Systematic Investment Plan

What is the best way to plan for goals related to child's future?

Raising a child comes with enormous financial and emotional responsibility. No matter how expensive it gets, as a parent, you will always look for the best quality education and child's sophisticated grooming. For this, having an effective plan is a must. The cost of education is increasing rapidly, and finance is the last thing that you will consider that pulls your child from pursuing the career of his choice. Not only that, in your child's life, a lot of special events like marriage, starting a business, etc. may come. So, it would help if you were prepared for that as well.

Only when you have the right planning with your savings will you cover all the aspects. As a parent, you will have to have to be financially secure and comfortable. Today, we will help you with all the things you need to consider before planning your finance related to a child's future. As this is a significant financial goal that cannot be deferred, we will discuss it in detail. We will also help you with giving you a brief insight into how you can pull it over.

Read on!

Things to consider before planning

1. How late or early are you?

Planning finance for the education of your child is a long-term financial goal. Hence you must start investing your savings at an early stage. The best time would be when your child is born. However, you must know how early you are starting or how late you are. This will be directly proportional to your child's age. For example- you're reading this when your child is just a few months old. In that case, you have nearly two decades until he/she will go to college (if your child attends college at the age of 18). In investment, time is an important variable, and it will mostly impact the compounding.

Marriage will be another segment and generally comes much later, so you will also have a longer time to invest. Again, starting a business or your child's foreign trips might come during the early days for studies or job offers. The earlier you start, the less burden it will have on your current finance.

§ §

**REQUEST 1**
Please turn the entries, starting at the first line and ending at the line that contains "local contrast: highlights", into a numbered list with blank lines left out.

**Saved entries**
§ §

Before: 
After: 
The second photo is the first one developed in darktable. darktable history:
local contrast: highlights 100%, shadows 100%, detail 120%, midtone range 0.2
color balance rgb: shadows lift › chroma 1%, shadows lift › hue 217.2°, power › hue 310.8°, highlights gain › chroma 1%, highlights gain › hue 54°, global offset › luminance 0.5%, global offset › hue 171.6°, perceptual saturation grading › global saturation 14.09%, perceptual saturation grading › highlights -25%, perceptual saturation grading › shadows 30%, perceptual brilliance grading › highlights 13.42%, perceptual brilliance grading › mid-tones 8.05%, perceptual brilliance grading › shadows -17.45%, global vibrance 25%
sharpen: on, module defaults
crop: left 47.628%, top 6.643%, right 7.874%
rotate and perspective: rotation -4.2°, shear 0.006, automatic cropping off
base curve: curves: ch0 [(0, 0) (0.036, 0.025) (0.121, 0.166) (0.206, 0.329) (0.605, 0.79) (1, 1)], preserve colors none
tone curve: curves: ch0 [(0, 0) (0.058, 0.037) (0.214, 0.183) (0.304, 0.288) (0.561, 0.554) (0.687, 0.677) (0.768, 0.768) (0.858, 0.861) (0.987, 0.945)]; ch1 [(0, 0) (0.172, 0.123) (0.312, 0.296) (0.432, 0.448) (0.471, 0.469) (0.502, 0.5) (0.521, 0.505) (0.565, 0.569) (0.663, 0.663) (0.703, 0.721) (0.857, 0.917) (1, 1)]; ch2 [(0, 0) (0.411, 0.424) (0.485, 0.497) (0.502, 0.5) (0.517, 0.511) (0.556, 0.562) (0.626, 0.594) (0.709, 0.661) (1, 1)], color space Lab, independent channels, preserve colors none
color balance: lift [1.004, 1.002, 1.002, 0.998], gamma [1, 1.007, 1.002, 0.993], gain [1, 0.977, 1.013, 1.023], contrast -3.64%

§ §

**REQUEST 2**
Carry on the article about planning finances for a child's future from the point where it stops.

**WRITTEN REPLY 1**
1. Before: 
2. After: 
3. The second photo is the first one developed in darktable. darktable history:
4. local contrast: highlights 100%, shadows 100%, detail 120%, midtone range 0.2

**WRITTEN REPLY 2**
2. Keep in mind the devil named Inflation

Due to growing Inflation, a course that used to cost six lacs in 2008 was costing 21 lacs in 2018. So, you see, the cost of education is increasing magnificently every year at an average 13% rate. Assuming the same rate in the future, the same degree will be around 69 lacs in 2028. Therefore, you must consider this point while assessing the future cost of your child's education.

3. Also plan about insuring yourself

Now, many parents, while planning their child's future, do not consider the insurance plan. Though we're not going to discuss this in this blog, you must know this. Life insurance is a protection cover for your family in case of your untimely demise (we hope for your long life, but you never know what's in the future). In case this happens, your life cover will help your family income. It will keep them in a better position financially. Every financial expert suggests that your life cover should be at least 10-20 times your current income. You can use a term life insurance plan to achieve this coverage, ensuring your family's financial safety.

4. You don't know about what your child's goal

Many parents are adamant that their child will be an engineer, a doctor, or a chartered accountant. But the thing is you don't know! When your child grows old, he might not be interested in a goal you will plan for him. He may want to be a scientist, an astronaut, an artist, or an investment banker.

The point is you should not plan your future thinking of a goal for your child. Be independent while you invest. The first rule of investment is that you should never be in an emotional state of mind while planning your investment.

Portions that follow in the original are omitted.